Le livre d'Annie Ernaux paru en 2008 Les Annéesqui décrit non seulement sa vie tumultueuse, mais aussi ses rêves, ses perceptions et des pans importants de l'histoire entre les années 1940 et le début du 21e siècle, a été décrit comme un mémoire hybride. Il convient de garder cela à l'esprit lorsque l'on aborde cette distillation scénique, adaptée par Stephanie Bain et Eline Arbo (qui réalise également), qui est essentiellement un hybride théâtral.
Si Les années La question est de savoir si la pièce est une fusion entre un drame charnu et une performance poétique, ou entre une convention et une prétention. Je me suis retrouvée déchirée entre l'émotion suscitée par son authenticité féminine et la vision cohérente d'une femme naviguant dans une période sismique, puis complètement frustrée par sa nature elliptique. Ce n'est certainement pas une bonne pièce selon les normes traditionnelles, mais elle a une insistance obsédante qui ne peut être ignorée.
Cinq actrices exceptionnelles – Deborah Findlay, Romola Garai, Gina McKee, Anjli Mohindra, Harmony Rose-Bremner – incarnent la femme centrale anonyme (même si nous pouvons probablement nous permettre de l'appeler Annie) à différents moments de sa vie, de sa jeunesse à ses dernières années de vie. La transition entre les âges est souvent magnifiquement réalisée (à un moment, la jeune Garai et la plus âgée McKee sont assises côte à côte à une table de famille et parlent simultanément, puis la première disparaît et nous entrons dans l'étape suivante de la vie de cette femme) et le casting incarne chaque progression avec grâce et précision.
Malheureusement, cette belle équipe doit aussi mettre en scène des rites de passage comme la masturbation et le sexe, mis en scène avec une puérilité décevante et un manque d'imagination qui font mal au cœur, rappelant les exercices de théâtre des étudiants dans leurs plus étranges moments. Les médias ont récemment attiré l'attention sur la réaction du public (en particulier masculin) à la scène où le personnage principal subit un avortement. Dans la représentation, ce n'est ni sensationnaliste ni banalisé, mais c'est indéniablement touchant, et Garai le joue avec vérité et sensibilité.
La représentation des personnages masculins, comme le fils de notre héroïne ou son oncle fumant des cigares, est superficielle, voire grossière, mais je soupçonne qu'il s'agit moins d'un défaut de jeu d'acteur que d'un manque de précision dans la mise en scène. Tous les moments où les interprètes s'écartent du mouvement naturaliste sont tout aussi flous et bâclés. L'introduction d'événements historiques mondiaux qui ne sont que marginalement pertinents est maladroite, mais l'éclairage de Varja Klosse qui crée l'ambiance est magnifique.

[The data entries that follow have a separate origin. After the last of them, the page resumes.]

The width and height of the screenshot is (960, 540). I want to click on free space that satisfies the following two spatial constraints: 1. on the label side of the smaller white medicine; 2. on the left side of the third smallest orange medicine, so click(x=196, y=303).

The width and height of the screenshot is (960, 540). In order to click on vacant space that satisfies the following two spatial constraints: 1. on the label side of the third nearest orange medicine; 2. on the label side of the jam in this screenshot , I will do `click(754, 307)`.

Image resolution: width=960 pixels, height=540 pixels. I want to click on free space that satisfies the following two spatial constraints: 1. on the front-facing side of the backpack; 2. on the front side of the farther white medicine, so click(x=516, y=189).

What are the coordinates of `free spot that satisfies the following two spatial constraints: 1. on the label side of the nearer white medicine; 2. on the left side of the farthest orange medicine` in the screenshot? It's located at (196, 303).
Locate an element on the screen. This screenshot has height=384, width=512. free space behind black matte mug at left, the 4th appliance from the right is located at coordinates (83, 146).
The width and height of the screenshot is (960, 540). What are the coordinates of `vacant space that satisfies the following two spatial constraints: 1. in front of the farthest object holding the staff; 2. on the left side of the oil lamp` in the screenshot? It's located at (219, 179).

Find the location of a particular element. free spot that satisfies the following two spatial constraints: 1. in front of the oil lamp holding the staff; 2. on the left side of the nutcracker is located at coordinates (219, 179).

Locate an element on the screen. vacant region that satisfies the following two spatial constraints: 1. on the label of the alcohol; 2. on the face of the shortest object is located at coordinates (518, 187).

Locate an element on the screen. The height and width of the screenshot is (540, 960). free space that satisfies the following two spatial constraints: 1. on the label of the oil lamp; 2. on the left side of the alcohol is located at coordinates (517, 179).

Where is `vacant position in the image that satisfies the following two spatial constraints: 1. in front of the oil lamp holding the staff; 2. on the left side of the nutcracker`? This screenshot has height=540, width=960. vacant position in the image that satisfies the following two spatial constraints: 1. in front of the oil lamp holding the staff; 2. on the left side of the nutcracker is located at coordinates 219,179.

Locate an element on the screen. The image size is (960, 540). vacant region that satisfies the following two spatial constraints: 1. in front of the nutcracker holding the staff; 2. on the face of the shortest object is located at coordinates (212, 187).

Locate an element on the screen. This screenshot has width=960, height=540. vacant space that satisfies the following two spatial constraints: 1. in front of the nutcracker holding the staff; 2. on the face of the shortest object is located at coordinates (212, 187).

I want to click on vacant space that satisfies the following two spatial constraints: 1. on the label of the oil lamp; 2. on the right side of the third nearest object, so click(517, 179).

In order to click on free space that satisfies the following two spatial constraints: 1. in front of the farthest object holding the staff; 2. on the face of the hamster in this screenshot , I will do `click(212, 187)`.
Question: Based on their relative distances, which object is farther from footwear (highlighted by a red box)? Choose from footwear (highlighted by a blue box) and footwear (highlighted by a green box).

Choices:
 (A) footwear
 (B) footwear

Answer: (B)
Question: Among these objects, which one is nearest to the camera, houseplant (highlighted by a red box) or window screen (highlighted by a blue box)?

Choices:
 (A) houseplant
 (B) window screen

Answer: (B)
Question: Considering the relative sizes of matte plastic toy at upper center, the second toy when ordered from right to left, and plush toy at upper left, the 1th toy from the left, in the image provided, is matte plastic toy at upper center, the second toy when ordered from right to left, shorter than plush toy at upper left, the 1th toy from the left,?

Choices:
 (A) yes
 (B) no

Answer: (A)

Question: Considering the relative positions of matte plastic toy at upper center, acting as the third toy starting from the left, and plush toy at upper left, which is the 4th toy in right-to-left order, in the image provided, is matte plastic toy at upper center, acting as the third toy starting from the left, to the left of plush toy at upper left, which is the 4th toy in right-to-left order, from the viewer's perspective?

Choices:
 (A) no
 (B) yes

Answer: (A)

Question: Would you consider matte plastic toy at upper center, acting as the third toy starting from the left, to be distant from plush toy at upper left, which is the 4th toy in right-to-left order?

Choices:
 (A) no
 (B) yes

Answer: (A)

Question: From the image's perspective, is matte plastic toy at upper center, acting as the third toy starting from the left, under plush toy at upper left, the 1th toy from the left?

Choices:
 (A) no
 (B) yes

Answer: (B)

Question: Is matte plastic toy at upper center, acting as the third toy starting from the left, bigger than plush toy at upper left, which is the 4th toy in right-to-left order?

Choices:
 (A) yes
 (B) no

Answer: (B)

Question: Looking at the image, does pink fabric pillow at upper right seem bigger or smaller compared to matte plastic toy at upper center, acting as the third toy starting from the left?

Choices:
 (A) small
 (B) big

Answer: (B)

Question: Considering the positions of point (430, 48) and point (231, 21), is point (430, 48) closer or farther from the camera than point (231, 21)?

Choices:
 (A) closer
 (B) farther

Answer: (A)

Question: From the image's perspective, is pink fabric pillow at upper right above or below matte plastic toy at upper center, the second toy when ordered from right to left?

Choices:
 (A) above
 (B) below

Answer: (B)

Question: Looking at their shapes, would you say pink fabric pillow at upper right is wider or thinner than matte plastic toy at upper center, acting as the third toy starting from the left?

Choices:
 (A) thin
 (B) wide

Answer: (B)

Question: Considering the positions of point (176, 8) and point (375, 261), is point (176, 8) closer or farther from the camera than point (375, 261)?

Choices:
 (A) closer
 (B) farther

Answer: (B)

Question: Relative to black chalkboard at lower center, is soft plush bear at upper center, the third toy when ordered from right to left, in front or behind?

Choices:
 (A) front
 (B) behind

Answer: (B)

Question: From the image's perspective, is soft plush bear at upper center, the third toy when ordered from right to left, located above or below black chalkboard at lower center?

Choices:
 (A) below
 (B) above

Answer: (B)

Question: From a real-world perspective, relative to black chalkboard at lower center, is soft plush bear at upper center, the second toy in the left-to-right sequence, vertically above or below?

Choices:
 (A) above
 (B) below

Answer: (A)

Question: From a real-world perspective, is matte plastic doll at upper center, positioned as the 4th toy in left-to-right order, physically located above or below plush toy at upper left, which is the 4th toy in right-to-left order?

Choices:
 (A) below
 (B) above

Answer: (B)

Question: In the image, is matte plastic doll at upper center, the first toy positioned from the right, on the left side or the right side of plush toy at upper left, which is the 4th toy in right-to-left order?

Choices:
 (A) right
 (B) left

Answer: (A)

L'histoire est ponctuée de prises de vue photographiques, d'instantanés d'une vie qui s'écoule, les acteurs posant devant une feuille blanche avant de foncer vers la prochaine tranche d'espoir ou de chaos. C'est un joli motif récurrent, et l'image finale des cinq femmes, toutes magnifiques, à différents stades de maturité mais chacune resplendissante de son pouvoir, est inoubliable.
Malgré mes réserves, je défie quiconque de rester indifférent à cette conclusion ou au résumé de la vie de l'aînée Findlay, alors que des toiles d'artistes pré-peintes portant les inscriptions « Putain » et « Choix », ou avec du sang, tournent au-dessus de nos têtes, ou lorsque McKee, l'incarnation de la femme centrale dans les années intermédiaires, parle des limites qui lui sont imposées simplement en tant que femme.
Les années est une pièce de théâtre déroutante et variée, mais étrangement magnifique. Elle est extrêmement complaisante, parfois maladroitement mise en scène… mais elle est aussi courageuse, parfois éblouissante, interprétée et pleine de vie.